‘A Toyota’s a Toyota’ and a Palindrome

Why does racecar spelled backwards spell racecar

Writing is an enjoyable experience in part because it allows one to express oneself from a comfortable chair without talking loud and waving one’s hands around like a karate instructor at an audience to make a point. In short, some of us focus better writing than speaking because public speaking makes some of us feel as though we’re about to pee on our shoes, pass out or start laughing hysterically for no apparent reason.

Spelling bees and etymology notwithstanding, the letter unit arrangements of common words contain interesting and sometimes fun coincidence. For example, palindromic words are English words that are spelled the same forwards or backwards. Some examples of palindromic words are redivider, noon, civic, radar, level, rotor, kayak, reviver, racecar, redder, madam, and refer. Use of the English language – created in the shadow of Latin – widened in the 15th century and became accepted by the ruling class. Question is, are palindromic words just serendipitous coincidence or part of a grander scheme to make 21st century writers ponder the intentions of century-old wordsmiths. Palindromes also occur in phrase form, some quite lengthy. For example:

“Eva, can I stab bats in a cave?”, “Mr. Owl ate my metal worm”, “Was it a car or a cat I saw?”, “A nut for a jar of tuna”, “Do geese see God?”, “Ma is as selfless as I am”, “On a clover, if alive erupts a vast pure evil, a fire volcano”, “Dammit, I’m mad!”,”Dog, as a devil deified, lived as a god.”, “Not so, Boston.”,”A Toyota‘s a Toyota”, “Go hang a salami, I’m a lasagna hog”, “A Santa lived as a devil at NASA”, and “An igloo! Cool, Gina!”

It’s not hard to imagine some Anglo scholar in 1396 incidentally creating the phrase “Dam it, I’m mad!” which is spelled the same both ways, but it’s really difficult to imagine anyone accidently coming up with, “Go hang a salami, I’m a lasagna hog” as a palindromic phrase -and just as unlikely the phrase “dog, as a devil deified, lived as a god” was created unintentionally. But, who knows?

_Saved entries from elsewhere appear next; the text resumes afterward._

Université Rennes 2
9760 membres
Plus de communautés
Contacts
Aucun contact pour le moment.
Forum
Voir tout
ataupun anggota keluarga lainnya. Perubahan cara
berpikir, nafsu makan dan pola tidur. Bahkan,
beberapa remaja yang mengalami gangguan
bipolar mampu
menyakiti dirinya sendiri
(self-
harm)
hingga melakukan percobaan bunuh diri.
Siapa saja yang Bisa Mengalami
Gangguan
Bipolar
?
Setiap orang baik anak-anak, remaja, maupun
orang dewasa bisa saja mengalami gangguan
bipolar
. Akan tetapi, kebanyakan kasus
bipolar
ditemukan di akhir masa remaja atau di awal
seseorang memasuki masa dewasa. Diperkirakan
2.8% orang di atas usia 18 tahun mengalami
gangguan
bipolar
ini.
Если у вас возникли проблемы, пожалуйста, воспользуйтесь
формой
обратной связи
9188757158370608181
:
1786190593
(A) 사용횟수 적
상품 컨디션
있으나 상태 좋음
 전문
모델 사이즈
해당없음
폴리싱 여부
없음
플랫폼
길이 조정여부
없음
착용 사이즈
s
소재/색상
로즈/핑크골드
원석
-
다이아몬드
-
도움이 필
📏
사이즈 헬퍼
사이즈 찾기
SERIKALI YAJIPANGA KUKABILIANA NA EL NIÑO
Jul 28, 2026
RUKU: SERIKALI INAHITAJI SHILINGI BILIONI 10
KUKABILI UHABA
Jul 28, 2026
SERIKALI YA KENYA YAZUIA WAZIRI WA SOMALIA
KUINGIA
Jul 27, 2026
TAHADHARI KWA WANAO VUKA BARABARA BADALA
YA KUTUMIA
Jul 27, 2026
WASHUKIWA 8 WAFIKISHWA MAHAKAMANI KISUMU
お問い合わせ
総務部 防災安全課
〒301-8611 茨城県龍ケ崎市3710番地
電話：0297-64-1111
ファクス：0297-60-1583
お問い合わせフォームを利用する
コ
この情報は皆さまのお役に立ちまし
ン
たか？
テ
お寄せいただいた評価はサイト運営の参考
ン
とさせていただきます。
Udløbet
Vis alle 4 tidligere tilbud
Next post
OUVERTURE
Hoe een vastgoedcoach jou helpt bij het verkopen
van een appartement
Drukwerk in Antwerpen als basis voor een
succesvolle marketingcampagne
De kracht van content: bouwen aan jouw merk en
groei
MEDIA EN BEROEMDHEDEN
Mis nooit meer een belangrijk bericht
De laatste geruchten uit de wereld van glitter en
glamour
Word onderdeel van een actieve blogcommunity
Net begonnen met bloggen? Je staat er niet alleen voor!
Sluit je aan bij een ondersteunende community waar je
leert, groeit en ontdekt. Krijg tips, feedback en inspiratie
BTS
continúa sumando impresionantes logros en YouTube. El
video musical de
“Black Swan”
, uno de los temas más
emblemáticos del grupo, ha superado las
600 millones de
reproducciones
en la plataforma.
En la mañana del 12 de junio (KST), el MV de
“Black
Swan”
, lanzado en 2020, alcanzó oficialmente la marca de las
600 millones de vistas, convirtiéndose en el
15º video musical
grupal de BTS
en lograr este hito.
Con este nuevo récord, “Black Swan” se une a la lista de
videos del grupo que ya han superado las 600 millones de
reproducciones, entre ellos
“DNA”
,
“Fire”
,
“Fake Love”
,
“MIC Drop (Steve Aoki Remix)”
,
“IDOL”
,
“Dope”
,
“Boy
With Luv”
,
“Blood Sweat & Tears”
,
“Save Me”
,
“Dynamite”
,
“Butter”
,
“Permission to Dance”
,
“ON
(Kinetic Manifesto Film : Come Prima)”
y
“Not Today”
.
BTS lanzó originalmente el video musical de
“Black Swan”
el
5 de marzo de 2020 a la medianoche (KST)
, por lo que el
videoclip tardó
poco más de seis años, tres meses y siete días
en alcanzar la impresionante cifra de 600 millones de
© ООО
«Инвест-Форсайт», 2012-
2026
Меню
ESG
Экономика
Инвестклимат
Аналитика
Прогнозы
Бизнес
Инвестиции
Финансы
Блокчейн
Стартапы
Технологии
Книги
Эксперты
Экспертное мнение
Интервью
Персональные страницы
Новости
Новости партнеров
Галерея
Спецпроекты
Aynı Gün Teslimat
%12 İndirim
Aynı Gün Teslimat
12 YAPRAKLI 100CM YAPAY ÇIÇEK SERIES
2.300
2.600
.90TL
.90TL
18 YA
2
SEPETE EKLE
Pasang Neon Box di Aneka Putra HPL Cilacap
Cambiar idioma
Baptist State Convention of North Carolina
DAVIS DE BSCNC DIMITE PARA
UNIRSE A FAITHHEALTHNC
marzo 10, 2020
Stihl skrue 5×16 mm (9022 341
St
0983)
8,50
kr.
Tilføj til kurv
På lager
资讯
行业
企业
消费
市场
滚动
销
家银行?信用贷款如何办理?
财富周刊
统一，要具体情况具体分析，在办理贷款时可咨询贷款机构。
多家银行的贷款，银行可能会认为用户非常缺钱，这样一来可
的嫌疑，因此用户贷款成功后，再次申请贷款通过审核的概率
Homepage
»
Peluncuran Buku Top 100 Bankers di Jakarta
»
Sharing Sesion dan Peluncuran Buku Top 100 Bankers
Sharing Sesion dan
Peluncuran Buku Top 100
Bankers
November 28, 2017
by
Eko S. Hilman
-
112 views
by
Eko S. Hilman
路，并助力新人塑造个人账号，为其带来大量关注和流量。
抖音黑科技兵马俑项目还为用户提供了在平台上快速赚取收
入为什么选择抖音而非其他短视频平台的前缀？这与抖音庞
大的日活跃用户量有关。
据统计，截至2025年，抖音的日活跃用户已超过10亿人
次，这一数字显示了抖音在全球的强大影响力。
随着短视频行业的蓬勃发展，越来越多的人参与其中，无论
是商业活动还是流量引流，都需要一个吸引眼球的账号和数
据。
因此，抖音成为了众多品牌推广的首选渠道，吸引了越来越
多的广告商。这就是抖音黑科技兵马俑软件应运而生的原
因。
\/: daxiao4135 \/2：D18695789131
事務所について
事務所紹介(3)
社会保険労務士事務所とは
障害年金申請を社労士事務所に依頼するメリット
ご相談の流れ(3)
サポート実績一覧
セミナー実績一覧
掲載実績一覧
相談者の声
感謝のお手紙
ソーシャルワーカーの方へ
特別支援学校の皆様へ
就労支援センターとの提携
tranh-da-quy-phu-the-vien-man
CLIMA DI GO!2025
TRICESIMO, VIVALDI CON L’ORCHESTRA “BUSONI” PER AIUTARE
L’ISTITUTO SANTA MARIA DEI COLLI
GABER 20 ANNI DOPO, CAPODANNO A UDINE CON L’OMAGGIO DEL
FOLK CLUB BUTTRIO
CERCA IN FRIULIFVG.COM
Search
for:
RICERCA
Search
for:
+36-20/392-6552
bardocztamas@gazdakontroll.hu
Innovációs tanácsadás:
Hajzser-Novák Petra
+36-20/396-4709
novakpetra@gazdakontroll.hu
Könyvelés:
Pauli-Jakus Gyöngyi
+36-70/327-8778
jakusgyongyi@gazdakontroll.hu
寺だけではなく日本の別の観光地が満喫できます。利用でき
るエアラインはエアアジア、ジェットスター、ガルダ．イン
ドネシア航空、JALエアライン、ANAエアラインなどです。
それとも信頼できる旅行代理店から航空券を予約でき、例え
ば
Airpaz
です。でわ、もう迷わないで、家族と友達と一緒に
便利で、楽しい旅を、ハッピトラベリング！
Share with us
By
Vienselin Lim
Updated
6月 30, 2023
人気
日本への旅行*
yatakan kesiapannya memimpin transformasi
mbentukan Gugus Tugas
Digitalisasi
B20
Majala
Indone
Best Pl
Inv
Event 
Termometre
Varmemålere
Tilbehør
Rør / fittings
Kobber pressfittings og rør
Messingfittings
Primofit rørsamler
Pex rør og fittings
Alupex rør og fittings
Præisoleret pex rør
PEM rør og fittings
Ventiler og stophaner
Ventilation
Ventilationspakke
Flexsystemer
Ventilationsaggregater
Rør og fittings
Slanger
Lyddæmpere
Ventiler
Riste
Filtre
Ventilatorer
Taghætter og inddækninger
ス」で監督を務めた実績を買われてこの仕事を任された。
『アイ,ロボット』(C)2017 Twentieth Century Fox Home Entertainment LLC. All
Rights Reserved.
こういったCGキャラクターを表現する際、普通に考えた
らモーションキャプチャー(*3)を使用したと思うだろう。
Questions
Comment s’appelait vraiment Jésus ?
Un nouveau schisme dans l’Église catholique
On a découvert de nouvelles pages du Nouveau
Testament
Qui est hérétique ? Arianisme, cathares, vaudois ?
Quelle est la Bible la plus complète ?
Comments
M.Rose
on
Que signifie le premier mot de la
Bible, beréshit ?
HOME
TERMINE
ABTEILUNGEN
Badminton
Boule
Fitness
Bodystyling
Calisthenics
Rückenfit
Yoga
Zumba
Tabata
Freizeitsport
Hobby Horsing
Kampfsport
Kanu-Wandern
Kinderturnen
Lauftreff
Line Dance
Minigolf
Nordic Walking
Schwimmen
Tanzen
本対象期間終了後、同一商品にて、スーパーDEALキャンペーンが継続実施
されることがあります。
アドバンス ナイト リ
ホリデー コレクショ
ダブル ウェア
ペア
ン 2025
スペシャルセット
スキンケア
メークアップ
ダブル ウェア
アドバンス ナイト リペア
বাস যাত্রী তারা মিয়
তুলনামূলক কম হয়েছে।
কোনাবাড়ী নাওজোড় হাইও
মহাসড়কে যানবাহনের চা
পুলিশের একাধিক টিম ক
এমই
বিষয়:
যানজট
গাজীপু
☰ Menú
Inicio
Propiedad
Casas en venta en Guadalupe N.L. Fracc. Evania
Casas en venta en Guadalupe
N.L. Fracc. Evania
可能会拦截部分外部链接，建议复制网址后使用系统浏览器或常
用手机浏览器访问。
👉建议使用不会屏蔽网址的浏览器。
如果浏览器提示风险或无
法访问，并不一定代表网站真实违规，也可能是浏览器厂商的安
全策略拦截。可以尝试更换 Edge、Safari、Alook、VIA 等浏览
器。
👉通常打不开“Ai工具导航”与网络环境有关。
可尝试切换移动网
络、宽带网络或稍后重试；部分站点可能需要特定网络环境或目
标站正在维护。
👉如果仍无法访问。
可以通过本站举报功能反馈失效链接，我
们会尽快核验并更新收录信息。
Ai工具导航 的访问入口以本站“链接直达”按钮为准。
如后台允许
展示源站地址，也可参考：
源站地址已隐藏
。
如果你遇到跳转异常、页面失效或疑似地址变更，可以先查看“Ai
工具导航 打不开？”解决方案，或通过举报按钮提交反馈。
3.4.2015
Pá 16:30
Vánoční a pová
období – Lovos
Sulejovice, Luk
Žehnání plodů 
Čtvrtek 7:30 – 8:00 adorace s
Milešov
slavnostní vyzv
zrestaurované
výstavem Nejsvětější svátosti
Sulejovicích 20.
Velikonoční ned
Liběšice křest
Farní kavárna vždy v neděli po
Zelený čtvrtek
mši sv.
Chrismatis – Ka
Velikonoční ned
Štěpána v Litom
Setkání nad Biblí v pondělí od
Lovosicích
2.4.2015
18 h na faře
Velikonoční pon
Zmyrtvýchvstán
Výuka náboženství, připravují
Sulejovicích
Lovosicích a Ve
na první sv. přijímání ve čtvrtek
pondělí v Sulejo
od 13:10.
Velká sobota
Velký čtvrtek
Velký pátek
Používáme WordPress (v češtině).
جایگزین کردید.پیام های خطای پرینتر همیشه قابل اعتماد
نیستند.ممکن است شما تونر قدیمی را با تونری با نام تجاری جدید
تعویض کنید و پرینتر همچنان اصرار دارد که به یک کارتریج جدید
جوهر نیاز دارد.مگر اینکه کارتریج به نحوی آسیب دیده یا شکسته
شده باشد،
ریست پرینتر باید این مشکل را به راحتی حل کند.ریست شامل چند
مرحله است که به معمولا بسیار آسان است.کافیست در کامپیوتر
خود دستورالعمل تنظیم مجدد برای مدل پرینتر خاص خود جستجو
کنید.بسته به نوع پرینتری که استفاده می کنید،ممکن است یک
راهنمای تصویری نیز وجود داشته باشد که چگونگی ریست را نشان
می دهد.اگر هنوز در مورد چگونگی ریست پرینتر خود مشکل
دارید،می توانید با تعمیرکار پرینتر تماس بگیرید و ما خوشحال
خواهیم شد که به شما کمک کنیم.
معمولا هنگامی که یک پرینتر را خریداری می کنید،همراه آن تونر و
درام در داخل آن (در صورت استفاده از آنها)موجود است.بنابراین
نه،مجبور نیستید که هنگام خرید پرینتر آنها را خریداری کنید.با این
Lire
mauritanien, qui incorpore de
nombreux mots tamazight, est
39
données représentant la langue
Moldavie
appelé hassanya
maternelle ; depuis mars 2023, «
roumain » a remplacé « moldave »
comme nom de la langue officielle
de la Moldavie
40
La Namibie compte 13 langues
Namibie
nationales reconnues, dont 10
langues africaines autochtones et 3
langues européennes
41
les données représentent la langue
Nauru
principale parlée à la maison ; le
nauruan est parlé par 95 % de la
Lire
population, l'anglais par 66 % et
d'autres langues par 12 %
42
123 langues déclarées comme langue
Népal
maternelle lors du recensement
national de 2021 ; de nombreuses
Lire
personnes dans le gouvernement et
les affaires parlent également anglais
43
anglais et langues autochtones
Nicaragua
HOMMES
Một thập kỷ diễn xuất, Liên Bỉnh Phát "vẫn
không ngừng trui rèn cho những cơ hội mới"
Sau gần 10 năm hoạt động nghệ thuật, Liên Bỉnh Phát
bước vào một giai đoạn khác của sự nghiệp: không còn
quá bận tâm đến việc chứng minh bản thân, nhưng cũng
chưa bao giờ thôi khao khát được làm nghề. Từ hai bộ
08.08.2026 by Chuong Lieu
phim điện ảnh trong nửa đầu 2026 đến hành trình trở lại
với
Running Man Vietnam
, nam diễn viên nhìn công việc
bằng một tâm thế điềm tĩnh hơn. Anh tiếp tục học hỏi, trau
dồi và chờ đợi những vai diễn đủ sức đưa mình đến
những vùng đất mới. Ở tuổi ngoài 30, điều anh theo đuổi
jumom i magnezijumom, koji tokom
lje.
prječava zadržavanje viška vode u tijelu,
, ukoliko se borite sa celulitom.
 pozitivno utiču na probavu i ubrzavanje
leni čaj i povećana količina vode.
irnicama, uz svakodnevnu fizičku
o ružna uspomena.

When a writer stops pondering palindromic words and phrases and is ready to get back to writing his or her best-selling novel, it’s important not to get tripped up by semordnilap, another strange phenomenon of etymology. Semordnilap (palindromes spelled backward) is the name coined for words that spell a different word in reverse. In this case, the spellmaster whom coined the word Semordnilap is documented to be Martin Gardner according to the book Oddities and Curiosities of Words and Literature. An example of semordnilap is the word repaid, which is diaper spelled backward. Eight letter semordnilap include, “stressed” (“desserts”) and “rewarder” (“redrawer,” one who redraws). Other shorter examples are “deliver” (“reviled”), Zeus (“Suez”), and “swap” (“paws”).

In the case of severe insomnia one can delve into Him Semordnilaps, half-palindromes, reversgrams, mynoretehs, or anadromes, however for a small price over-the-counter sleeping pills might be quicker and less painful. Still, it is “never odd or even” unusual to employ palindromic words and phrases in one’s writings. After all, “Rise to vote, sir” was featured in an episode of The Simpsons.